New Zealand–British Paralympic cyclist

Stephen Stanley Bate (born 24 August 1977) is a New Zealand–British para-cyclist who competes in tandem races as an athlete with a visual impairment. Since 2014, Bate has been piloted by Adam Duggleby. At the 2016 Rio Olympics, the pair won gold in the men's individual pursuit B and men's road time trial B, and bronze in the men's road race B.

In 2018 Bate and Duggleby won the UCI World Para-cycling Tandem B Individual Pursuit and the UCI World Para-cycling Tandem B Individual Time Trial to become double World Champions.
The pair are current World Tandem B Time Trial champions, after winning the title in 2021 at the UCI Paracycling World Championships in Cascais, Portugal.

==Cycling career==
Bate was introduced to the ideas of para-cycling by friend and Great Britain team member Karen Darke; both of whom have conquered El Capitan in Yosemite National Park.
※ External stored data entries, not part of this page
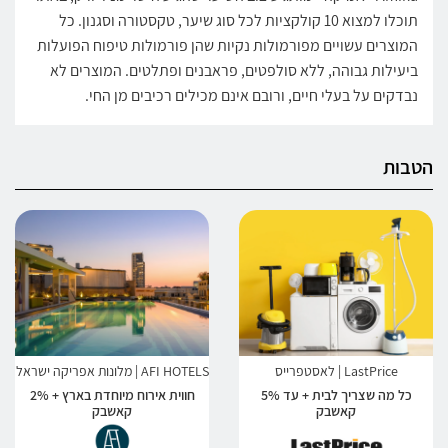
תוכלו למצוא 10 קולקציות לכל סוג שיער, טקסטורה וסגנון. כל
המוצרים עשויים מפורמולות נקיות שהן פורמולות טיפוח הפועלות
ביעילות גבוהה, ללא סולפטים, פראבנים ופתלטים. המוצרים לא
נבדקים על בעלי חיים, ורובם אינם מכילים רכיבים מן החי.
הטבות
LastPrice | לאסטפרייס
AFI HOTELS | מלונות אפריקה ישראל
כל מה שצריך לבית + עד 5%
חווית אירוח מיוחדת בארץ + 2%
קאשבק
קאשבק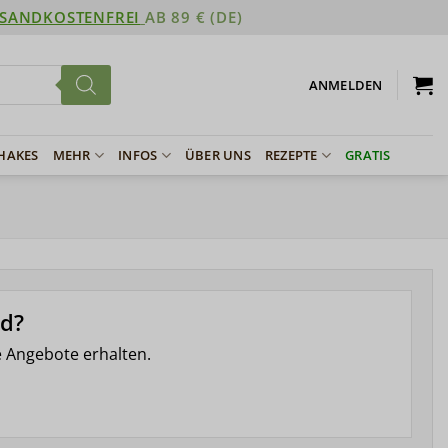
SANDKOSTENFREI
AB 89 € (DE)
ANMELDEN
SHAKES
MEHR
INFOS
ÜBER UNS
REZEPTE
GRATIS
nd?
e Angebote erhalten.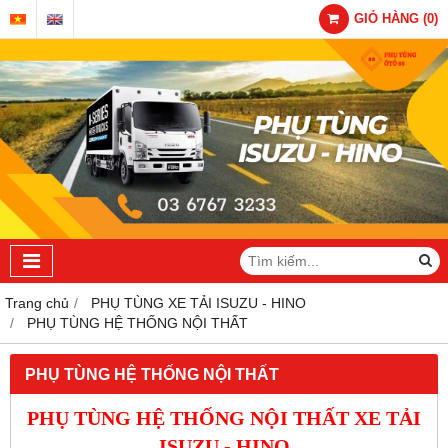
GIỎ HÀNG
(
0
)
Trang chủ
PHỤ TÙNG XE TẢI ISUZU - HINO
PHỤ TÙNG HỆ THỐNG NỘI THẤT
PHỤ TÙNG HỆ THỐNG NỘI THẤT
PHỤ TÙNG HỆ THỐNG NỘI THẤT XE TẢI
ISUZU - HINO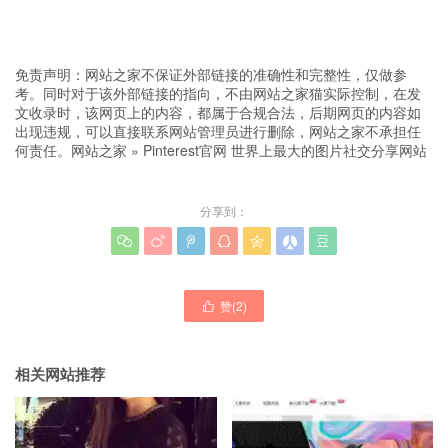
免责声明：网站之家不保证外部链接的准确性和完整性，仅做参
考。同时对于该外部链接的指向，不由网站之家猫实际控制，在发
文收录时，该网页上的内容，都属于合规合法，后期网页的内容如
出现违规，可以直接联系网站管理员进行删除，网站之家不承担任
何责任。
网站之家
»
Pinterest官网 世界上最大的图片社交分享网站
分享到：







赞(
2
)

相关网站推荐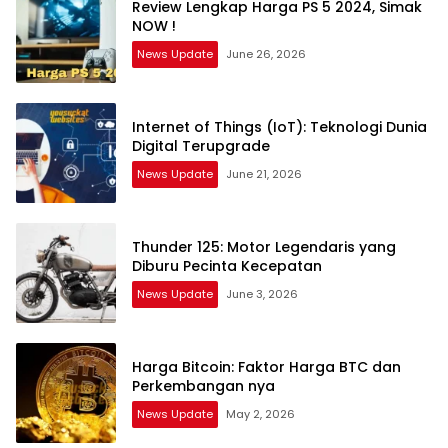
Review Lengkap Harga PS 5 2024, Simak
NOW !
News Update
June 26, 2026
Internet of Things (IoT): Teknologi Dunia
Digital Terupgrade
News Update
June 21, 2026
Thunder 125: Motor Legendaris yang
Diburu Pecinta Kecepatan
News Update
June 3, 2026
Harga Bitcoin: Faktor Harga BTC dan
Perkembangan nya
News Update
May 2, 2026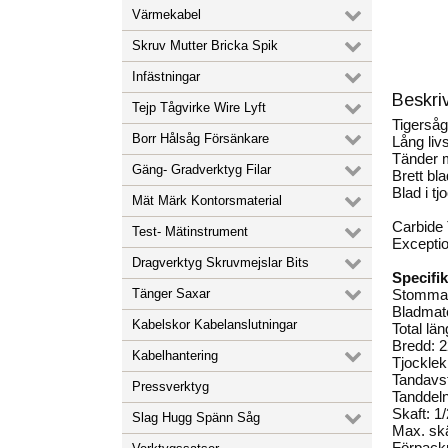
Värmekabel
Skruv Mutter Bricka Spik
Infästningar
Beskri
Tejp Tågvirke Wire Lyft
Tigerså
Borr Hålsåg Försänkare
Lång livs
Tänder m
Gäng- Gradverktyg Filar
Brett bla
Blad i tj
Mät Märk Kontorsmaterial
Carbide 
Test- Mätinstrument
Exceptio
Dragverktyg Skruvmejslar Bits
Specifik
Tänger Saxar
Stommate
Bladmate
Kabelskor Kabelanslutningar
Total lä
Bredd: 
Kabelhantering
Tjockle
Tandavs
Pressverktyg
Tanddeln
Skaft: 1
Slag Hugg Spänn Såg
Max. sk
Förpackn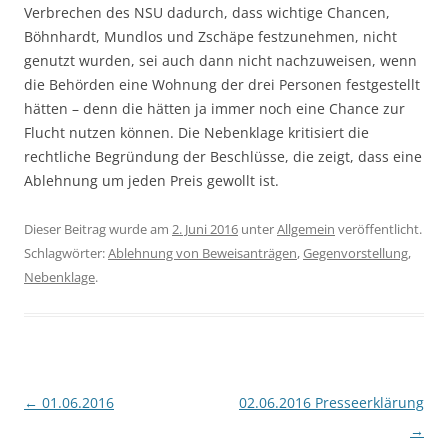
Verbrechen des NSU dadurch, dass wichtige Chancen,
Böhnhardt, Mundlos und Zschäpe festzunehmen, nicht
genutzt wurden, sei auch dann nicht nachzuweisen, wenn
die Behörden eine Wohnung der drei Personen festgestellt
hätten – denn die hätten ja immer noch eine Chance zur
Flucht nutzen können. Die Nebenklage kritisiert die
rechtliche Begründung der Beschlüsse, die zeigt, dass eine
Ablehnung um jeden Preis gewollt ist.
Dieser Beitrag wurde am
2. Juni 2016
unter
Allgemein
veröffentlicht.
Schlagwörter:
Ablehnung von Beweisanträgen
,
Gegenvorstellung
,
Nebenklage
.
Beitragsnavigation
←
01.06.2016
02.06.2016 Presseerklärung
→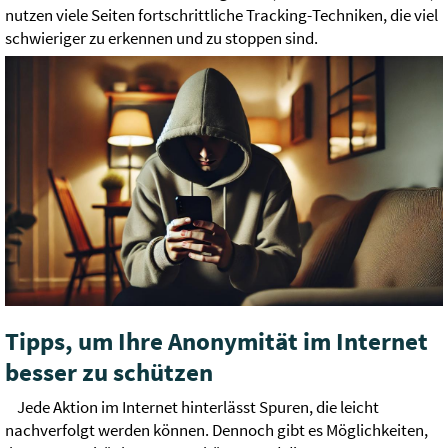
nutzen viele Seiten fortschrittliche Tracking-Techniken, die viel
schwieriger zu erkennen und zu stoppen sind.
Tipps, um Ihre Anonymität im Internet
besser zu schützen
Jede Aktion im Internet hinterlässt Spuren, die leicht
nachverfolgt werden können. Dennoch gibt es Möglichkeiten,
Bate has climbed the rock face 3 times including a solo ascent of Zodiac, becoming the first visually impaired person to achieve this. In 2013 he was accepted onto British Cycling’s Paralympic Development Programme and, was teamed up with sight piloted Adam Duggleby. In December 2014, after became the British road and time trial national champion, Bate was advanced from the development programme to the Paralympic Podium Programme, for athletes who British Cycling believe have medal potential at Paralympic level. The next year he made his World Championship debut, competing at the 2015 Championships in Apeldoorn.

In 2015 Bate and Duggleby won their first World Cup medals together. At Maniago in Italy they took silver in the road race and a bronze in the time trial; and followed this with a gold medal in the time trial at the Pietermaritzburg World Cup in South Africa. In July 2016, Bate was named in the Great Britain team to compete at the 2016 Summer Paralympics in Rio.

Bate was appointed Member of the Order of the British Empire (MBE) in the 2017 New Year Honours for services to cycling.

At the 2020 Tokyo Paralympics, Duggleby and Bate won silver in the men's individual pursuit B.

At the 2024 Summer Paralympics in Paris, France, Bate competed with sighted pilot Christopher Latham in the men's pursuit B. The pair set a new world record in qualifying to reach the gold medal final. However, previous world record holders Tristan Bangma and Patrick Bos of the Netherlands retook the world record in their qualifying run and went on to beat Bate and Latham in the final, meaning the British pair won a silver medal.

In October 2025, Bate and his pilot Chris Latham won the gold medal in the men's tandem (B) individual pursuit at the 2025 UCI Para-cycling Track World Championships, marking the final world title of Bate's career.

Following the event, he announced his retirement from elite competition, concluding a 12-year tenure on the Great Britain Cycling Team's Para-cycling performance programme.

==Personal history==
Bate was born (in 1977) and brought up in New Zealand and attended Mount Albert Grammar School, from 1991-1994, before moving to Moray in Scotland in adulthood. He has Retinitis Pigmentosa which has left him with a 10% field of vision.